• [YOUR OBJECTIVE]
Please reproduce the text read from each picture in the rows below, line for line and without changes. Leave the pictures themselves out of your answer.

○ ○ ○ ○ ○

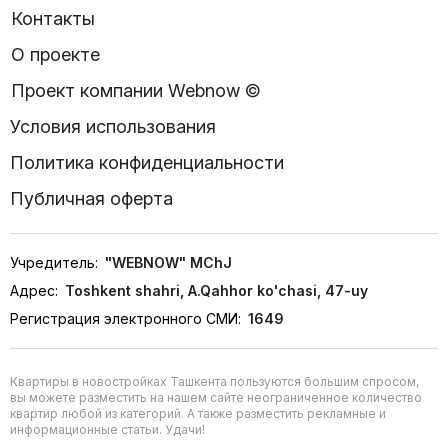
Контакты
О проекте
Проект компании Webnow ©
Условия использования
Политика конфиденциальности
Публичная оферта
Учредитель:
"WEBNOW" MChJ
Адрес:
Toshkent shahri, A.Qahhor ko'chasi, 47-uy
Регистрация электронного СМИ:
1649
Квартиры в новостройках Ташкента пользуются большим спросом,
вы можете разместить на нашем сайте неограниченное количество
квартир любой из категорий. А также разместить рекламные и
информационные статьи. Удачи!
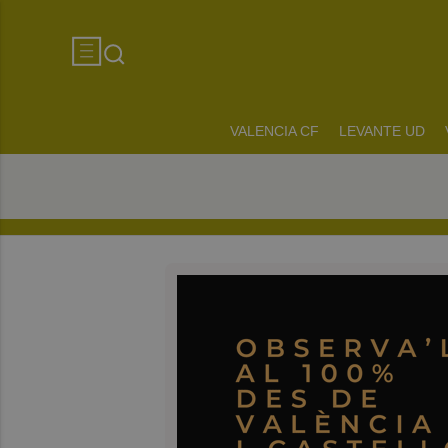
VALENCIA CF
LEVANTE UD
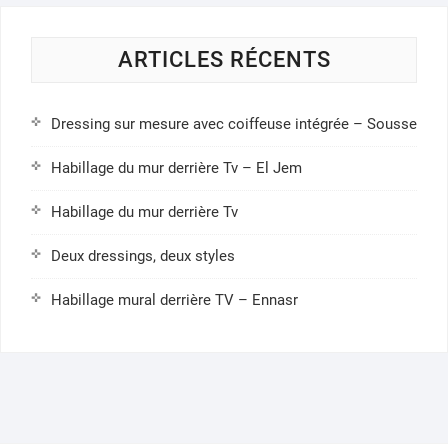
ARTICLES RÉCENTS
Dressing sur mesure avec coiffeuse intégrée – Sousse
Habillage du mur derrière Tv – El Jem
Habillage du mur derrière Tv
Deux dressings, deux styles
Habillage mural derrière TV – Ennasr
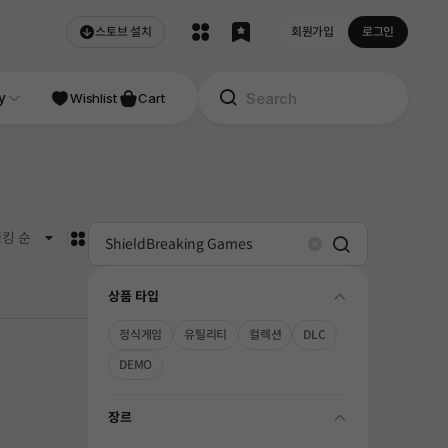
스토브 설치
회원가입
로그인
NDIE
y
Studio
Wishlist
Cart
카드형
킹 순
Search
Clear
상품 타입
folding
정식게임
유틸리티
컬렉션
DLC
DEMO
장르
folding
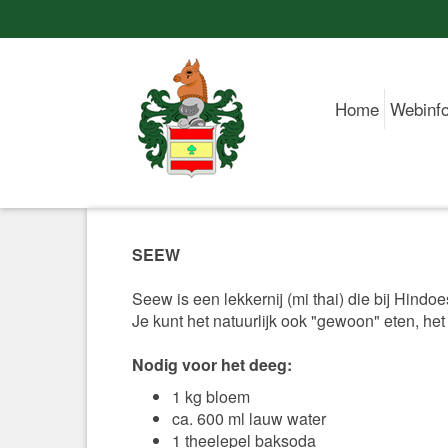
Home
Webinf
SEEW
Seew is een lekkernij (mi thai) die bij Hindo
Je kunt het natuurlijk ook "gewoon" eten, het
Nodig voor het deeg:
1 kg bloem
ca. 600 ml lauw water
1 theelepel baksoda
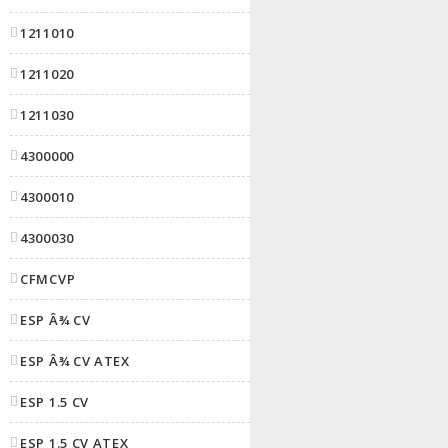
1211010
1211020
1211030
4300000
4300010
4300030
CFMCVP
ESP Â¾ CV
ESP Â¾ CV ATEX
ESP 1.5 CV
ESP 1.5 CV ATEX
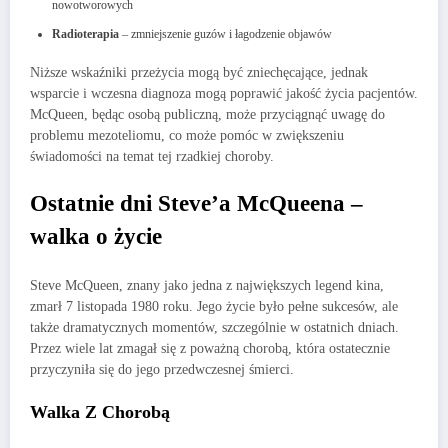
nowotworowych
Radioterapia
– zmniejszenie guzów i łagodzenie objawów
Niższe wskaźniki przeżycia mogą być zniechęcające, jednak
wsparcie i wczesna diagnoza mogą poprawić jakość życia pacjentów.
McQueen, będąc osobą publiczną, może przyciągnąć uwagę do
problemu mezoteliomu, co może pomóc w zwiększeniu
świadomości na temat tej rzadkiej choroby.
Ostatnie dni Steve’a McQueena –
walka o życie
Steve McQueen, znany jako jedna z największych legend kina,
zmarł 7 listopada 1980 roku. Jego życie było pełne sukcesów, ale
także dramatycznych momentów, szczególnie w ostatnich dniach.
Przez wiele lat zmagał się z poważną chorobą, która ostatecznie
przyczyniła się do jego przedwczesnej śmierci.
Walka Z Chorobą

○ ○ ○ ○ ○

• [ANSWER SPACE]
Контакты
О проекте
Проект компании Webnow ©
Условия использования
Политика конфиденциальности
Публичная оферта
Учредитель:
"WEBNOW" MChJ
Адрес:
Toshkent shahri, A.Qahhor ko'chasi, 47-uy
Регистрация электронного СМИ:
1649
Квартиры в новостройках Ташкента пользуются большим спросом,
вы можете разместить на нашем сайте неограниченное количество
квартир любой из категорий. А также разместить рекламные и
информационные статьи. Удачи!
VALENCIA CF
LEVANTE UD
ARTICLES RÉCENTS
Dressing sur mesure avec coiffeuse intégrée – Sousse
Habillage du mur derrière Tv – El Jem
Habillage du mur derrière Tv
Deux dressings, deux styles
Habillage mural derrière TV – Ennasr
스토브 설치
회원가입
로그인
NDIE
y
Studio
Wishlist
Cart
카드형
킹 순
Search
Clear
상품 타입
folding
정식게임
유틸리티
컬렉션
DLC
DEMO
장르
folding
Home
Webinf
SEEW
Seew is een lekkernij (mi thai) die bij Hindo
Je kunt het natuurlijk ook "gewoon" eten, het
Nodig voor het deeg:
1 kg bloem
ca. 600 ml lauw water
1 theelepel baksoda
1211010
1211020
1211030
4300000
4300010
4300030
CFMCVP
ESP Â¾ CV
ESP Â¾ CV ATEX
ESP 1.5 CV
ESP 1.5 CV ATEX
nowotworowych
Radioterapia
– zmniejszenie guzów i łagodzenie objawów
Niższe wskaźniki przeżycia mogą być zniechęcające, jednak
wsparcie i wczesna diagnoza mogą poprawić jakość życia pacjentów.
McQueen, będąc osobą publiczną, może przyciągnąć uwagę do
problemu mezoteliomu, co może pomóc w zwiększeniu
świadomości na temat tej rzadkiej choroby.
Ostatnie dni Steve’a McQueena –
walka o życie
Steve McQueen, znany jako jedna z największych legend kina,
zmarł 7 listopada 1980 roku. Jego życie było pełne sukcesów, ale
także dramatycznych momentów, szczególnie w ostatnich dniach.
Przez wiele lat zmagał się z poważną chorobą, która ostatecznie
przyczyniła się do jego przedwczesnej śmierci.
Walka Z Chorobą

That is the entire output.